Only Adrian said nothing but then he was always a quiet sort of guy, and his wide-open eyes spoke volumes.

The sailor (Norwegian but with a smattering of English) reassured us that it was just a burst pipe. "We not sinking," he said, and his calmness seemed to suggest honesty. But he did find us another cabin, this one with more or less a dry floor and we transferred our belongings while John made his way unerringly yet again to the heads.

In the morning it was calmer. The sea, though still concrete grey and slightly ominous, was no more than choppy. Alasdair and I took breakfast eating everything that was served. John arrived, took one look at the food and disappeared.

But all was not over. Over the Tannoy there was an announcement that, after 'this brief lull in the weather', the Captain regretted the return of gale force winds. As they were blowing from the north-east (ie our destination) we hadn't made as much headway as planned. Instead of the voyage taking twenty six hours, it would probably last another twelve, Some enterprising and obviously seasoned traveller at a neighbouring table worked it out that, had the sea been dry land, we could probably have cycled across quicker.
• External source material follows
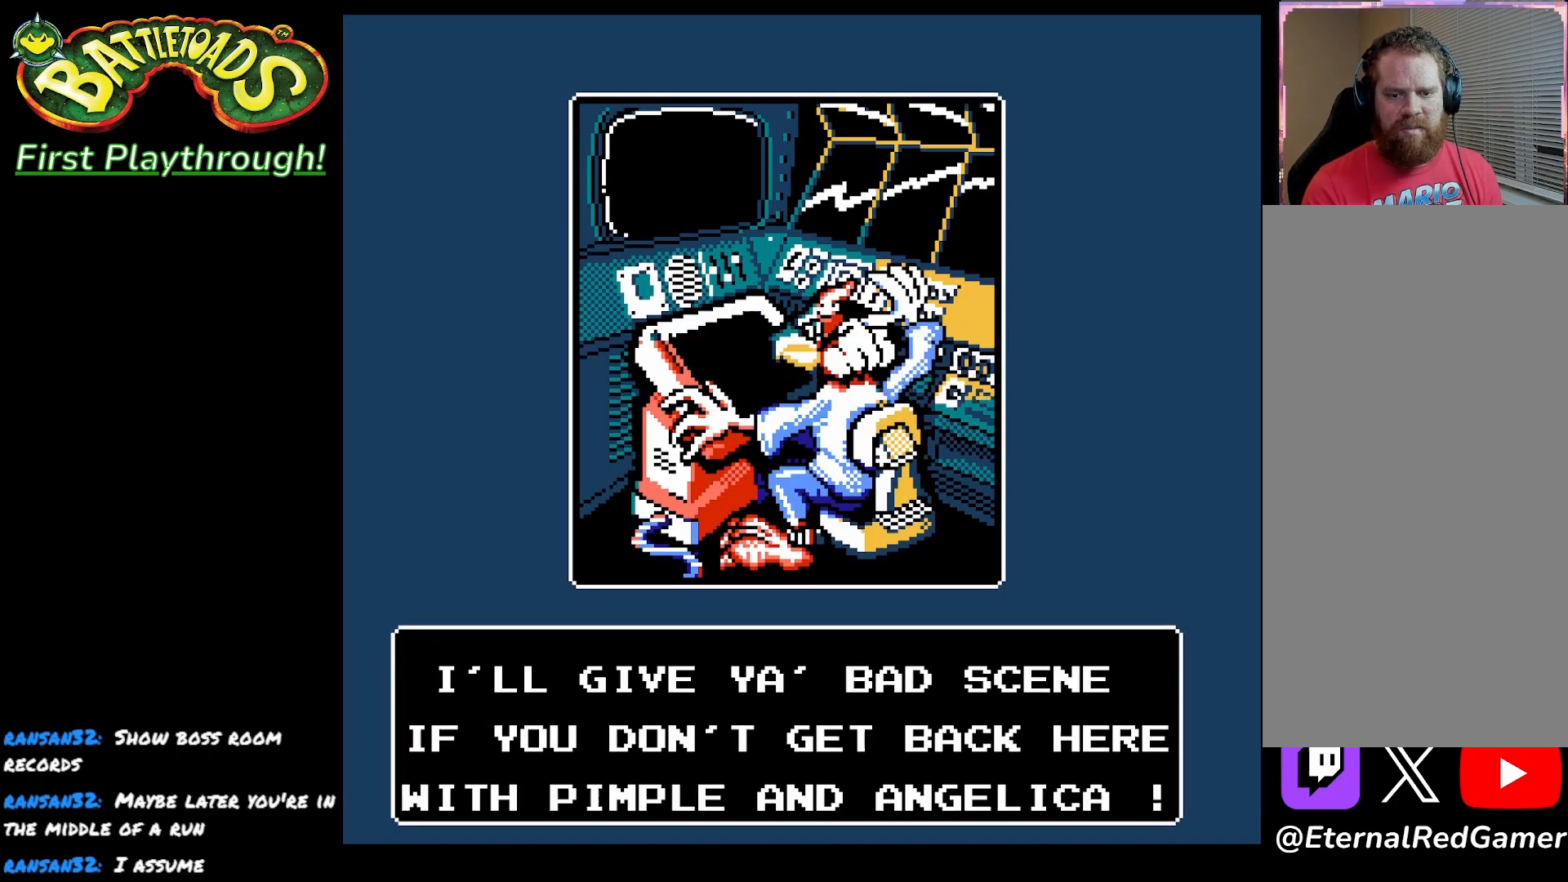
{"buttons": [], "left_stick": "center", "right_stick": "center", "events": [[200, "START", "down"], [200, "right_stick", "down-left"], [383, "START", "up"], [500, "right_stick", "center"]]}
It was what he said; I've never checked his calculations.

However, all bad things (as well as good) eventually come to an end (even if the end is death) and the sun was shining, the air cool and fresh, seagulls screaming as we arrived in Bergen and disembarked. What a marvellous word. It means getting off a moving surface, one that for the past day and a half has been hurling up and down, and from side to side, and depositing me on a motionless one which, unfortunately, seems as if it's moving too.

The College

We took the train to Oslo where we were met by our genial host, Mr Torfeld, director of the Teacher Training College in Hamar. He was a short, moustached man wearing a jaunty porkpie hat who fed us in a restaurant and then took us to the Viking Ship Museum which (not surprisingly) was full of Viking long-ships. "Imagine crossing the North Sea in those," he said in almost perfect English, pointing to the open ship with its high prow but basically no more than a huge (22 metre) long rowing boat with a mast and sails. I saw John's face pale. We told Mr Torfeld about the speed of our crossing and the double gale we had endured and he laughed. "It does get a bit choppy sometimes in winter," he said. Choppy!

Hamar is a pleasant little town with many wood-built houses though the centre looks like any other modern western one. The snow was lying crisp and white on the roads and the temperature was, according to our informant, minus 12 degrees. That was really cold, but the humidity was so dry that it didn't feel as cold as -2 would have done in Britain. Nevertheless the hairs in my nose froze and my breath came out of my mouth in great clouds.

We met our student hosts. Mine was named Haakon (after the king I wondered). He was tall and thin and serious but perfectly mannered if in a rather old-fashioned way, shaking my hand not something I would have expected a student to do. He had a flat near to the college on the third floor; the bathroom was in the basement. I didn't ask.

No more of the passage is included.